Zhang Jinhua, Xu Hongjiang, Dong Yuanzhen, Li Ruifang, Feng Jun
School of Biological Engineering Henan University of Technology, Zhengzhou, Henan, China.
Shanghai Duomirui Biotechnology Ltd., Shanghai, China.
J Antibiot (Tokyo). 2025 Feb;78(3):203-208. doi: 10.1038/s41429-024-00804-5. Epub 2025 Jan 6.
Based on DMR022 [(AEEA-Gly)-AEEA-amphotericin B methyl ester, AEEA is the abbreviation of 8-amino-3,6-dioxaoctanoic acid] and DMR031 [(AEEA)-amphotericin B methyl ester], DMR040 [(AEEA)-amphotericin B methyl ester] was further designed and synthesised. Firstly, DMR040 was assessed for its antifungal activity and haemolytic toxicity with the broth dilution method and sterile defibrinated sheep blood, respectively. The minimal inhibitory concentration (MIC) of DMR040 (2 μg/mL) against Candida albicans ATCC 10231 and ATCC 90028 was reduced by 2 times compared to that of amphotericin B (1 μg/mL). No haemolysis was observed in the presence of DMR040, even at the concentration of 128 μg/mL, corresponding to 8 μg/mL AmB. Finally, the results of their efficacy assessment in mice showed that DMR040 had a 7-14 times difference compared to AmB. Furthermore, unlike DMR022 and DMR031, DMR040 had a little degree of self-association even at low concentrations in PBS, which may be a leading cause of its better biological efficacy in mice. However, DMR040 had a smaller apparent volume of distribution (Vd) and a shorter serum half-life in mice than DMR022 and amphotericin B deoxycholate (AmB-D).
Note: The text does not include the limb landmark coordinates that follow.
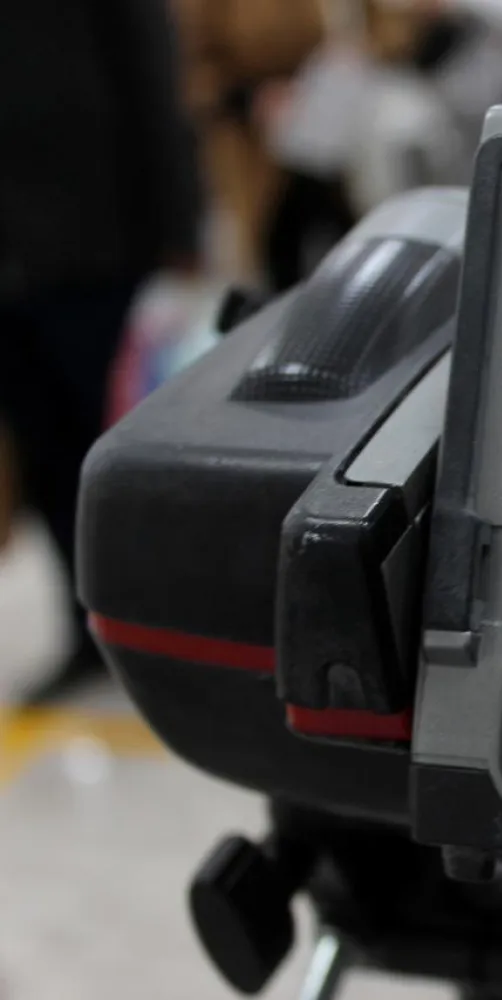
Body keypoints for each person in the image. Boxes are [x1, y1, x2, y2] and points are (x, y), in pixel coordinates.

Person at [0, 0, 204, 703]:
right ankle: (91, 628)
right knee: (49, 456)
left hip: (95, 245)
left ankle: (168, 627)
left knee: (124, 452)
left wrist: (179, 228)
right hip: (12, 263)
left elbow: (150, 84)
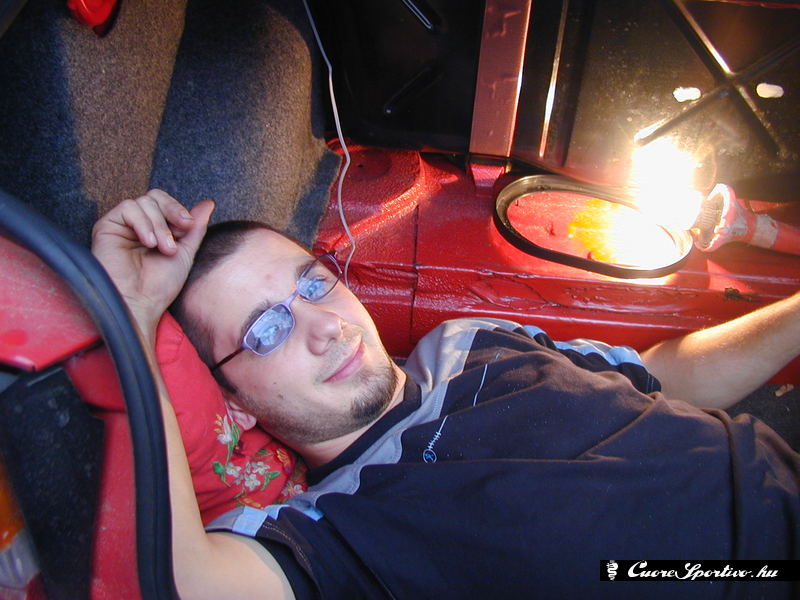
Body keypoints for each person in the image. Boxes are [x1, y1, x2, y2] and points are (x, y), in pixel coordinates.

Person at [91, 189, 800, 599]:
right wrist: (131, 315)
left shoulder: (470, 337)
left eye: (313, 284)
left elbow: (658, 375)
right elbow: (191, 584)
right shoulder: (328, 529)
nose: (325, 327)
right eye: (266, 330)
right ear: (236, 405)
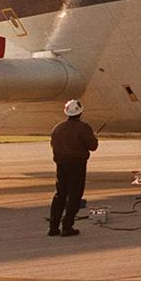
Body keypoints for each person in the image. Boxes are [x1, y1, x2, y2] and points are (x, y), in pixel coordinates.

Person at [49, 99, 98, 237]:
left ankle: (53, 227)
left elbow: (53, 145)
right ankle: (67, 226)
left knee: (60, 194)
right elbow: (93, 146)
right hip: (77, 165)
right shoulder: (83, 127)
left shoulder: (58, 128)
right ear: (80, 112)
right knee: (75, 195)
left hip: (61, 165)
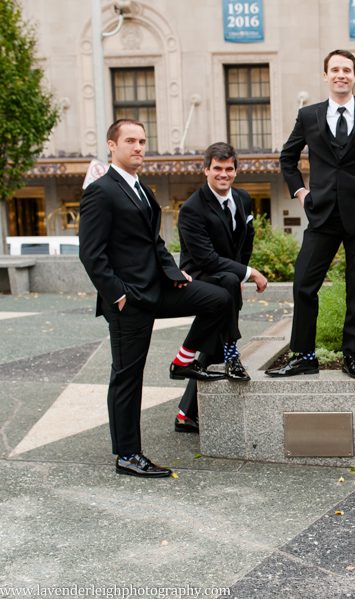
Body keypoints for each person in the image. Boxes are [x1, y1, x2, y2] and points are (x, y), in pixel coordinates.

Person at [79, 119, 231, 478]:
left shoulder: (142, 189)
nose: (138, 147)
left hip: (157, 288)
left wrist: (176, 275)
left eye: (143, 141)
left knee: (218, 298)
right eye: (130, 141)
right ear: (111, 145)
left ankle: (183, 362)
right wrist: (115, 294)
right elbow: (90, 252)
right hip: (128, 299)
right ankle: (128, 455)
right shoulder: (101, 190)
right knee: (127, 376)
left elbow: (154, 243)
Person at [267, 49, 355, 380]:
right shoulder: (309, 116)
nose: (341, 74)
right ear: (326, 76)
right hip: (321, 215)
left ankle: (353, 356)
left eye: (347, 70)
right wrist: (300, 191)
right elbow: (288, 157)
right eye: (335, 69)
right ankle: (305, 356)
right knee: (304, 285)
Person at [173, 142, 269, 434]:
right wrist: (249, 274)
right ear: (206, 170)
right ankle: (232, 354)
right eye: (217, 168)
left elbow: (246, 241)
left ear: (236, 171)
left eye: (229, 169)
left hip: (227, 276)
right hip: (199, 277)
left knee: (214, 334)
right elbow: (206, 259)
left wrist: (240, 273)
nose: (223, 174)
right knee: (226, 289)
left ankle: (185, 415)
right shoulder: (192, 209)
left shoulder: (242, 199)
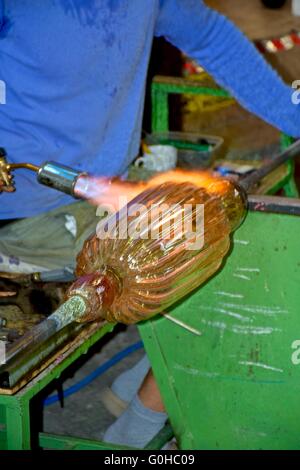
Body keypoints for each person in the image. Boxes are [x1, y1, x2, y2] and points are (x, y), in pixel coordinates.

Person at [0, 0, 299, 448]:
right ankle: (135, 435)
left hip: (110, 187)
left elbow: (210, 35)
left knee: (241, 231)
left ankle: (147, 390)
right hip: (31, 212)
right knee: (240, 266)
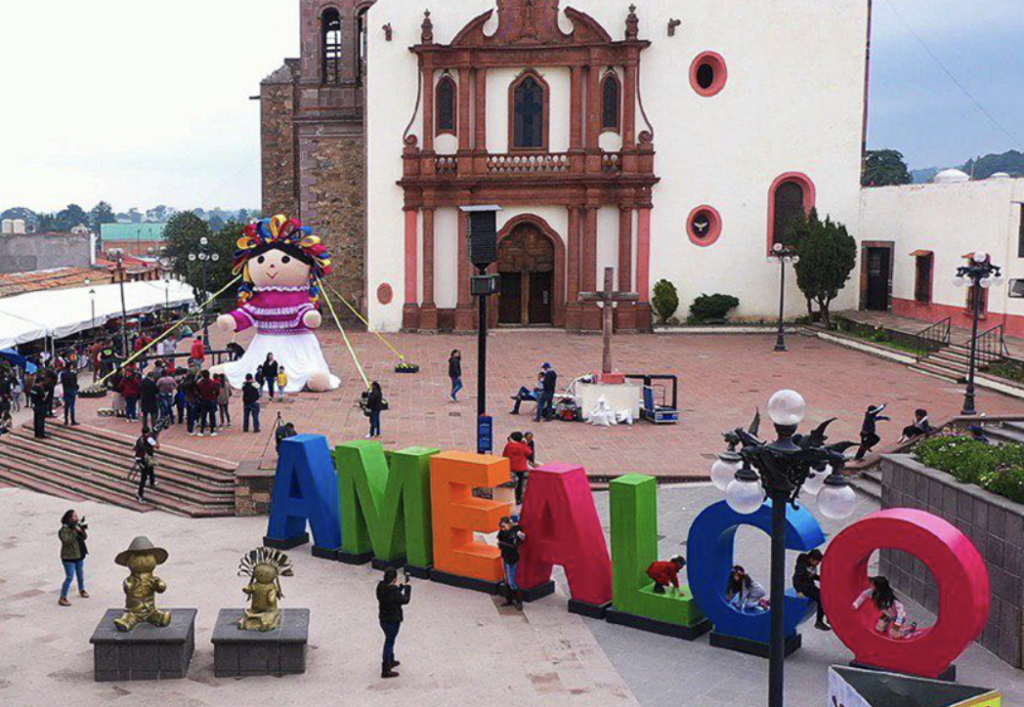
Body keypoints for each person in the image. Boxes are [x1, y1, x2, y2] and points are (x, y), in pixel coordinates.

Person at [853, 576, 917, 639]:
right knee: (879, 628)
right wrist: (856, 604)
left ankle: (908, 630)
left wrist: (897, 624)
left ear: (879, 587)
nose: (871, 586)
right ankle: (889, 626)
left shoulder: (891, 599)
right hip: (886, 615)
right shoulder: (872, 591)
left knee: (894, 635)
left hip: (898, 617)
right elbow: (863, 595)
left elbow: (900, 611)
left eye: (873, 585)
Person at [376, 566, 412, 679]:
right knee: (389, 642)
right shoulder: (394, 592)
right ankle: (386, 668)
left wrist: (399, 589)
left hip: (383, 619)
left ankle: (390, 660)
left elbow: (393, 596)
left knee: (389, 640)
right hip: (392, 620)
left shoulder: (380, 587)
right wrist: (407, 588)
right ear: (395, 579)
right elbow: (405, 600)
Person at [58, 509, 89, 606]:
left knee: (80, 574)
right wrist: (75, 531)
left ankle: (82, 589)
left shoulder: (75, 527)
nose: (77, 518)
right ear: (69, 518)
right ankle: (62, 597)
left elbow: (84, 538)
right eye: (74, 516)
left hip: (79, 555)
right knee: (69, 577)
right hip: (69, 557)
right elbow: (67, 541)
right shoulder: (63, 530)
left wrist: (82, 530)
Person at [794, 549, 830, 631]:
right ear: (811, 559)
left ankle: (829, 616)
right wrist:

基于DMR022 [(AEEA-甘氨酸)-AEEA-两性霉素B甲酯,AEEA是8-氨基-3,6-二氧杂辛酸的缩写]和DMR031 [(AEEA)-两性霉素B甲酯],进一步设计并合成了DMR040 [(AEEA)-两性霉素B甲酯]。首先,分别采用肉汤稀释法和无菌去纤维蛋白羊血对DMR040的抗真菌活性和溶血毒性进行了评估。DMR040(2μg/mL)对白色念珠菌ATCC 10231和ATCC 90028的最小抑菌浓度(MIC)与两性霉素B(1μg/mL)相比降低了2倍。即使在浓度为128μg/mL(相当于8μg/mL两性霉素B)时,在DMR040存在的情况下也未观察到溶血现象。最后,它们在小鼠体内的疗效评估结果表明,DMR040与两性霉素B相比有7至14倍的差异。此外,与DMR022和DMR031不同,即使在PBS中低浓度下,DMR040也有一定程度的自缔合,这可能是其在小鼠体内具有更好生物学疗效的主要原因。然而,与DMR022和两性霉素B脱氧胆酸盐(AmB-D)相比,DMR040在小鼠体内的表观分布容积(Vd)较小,血清半衰期较短。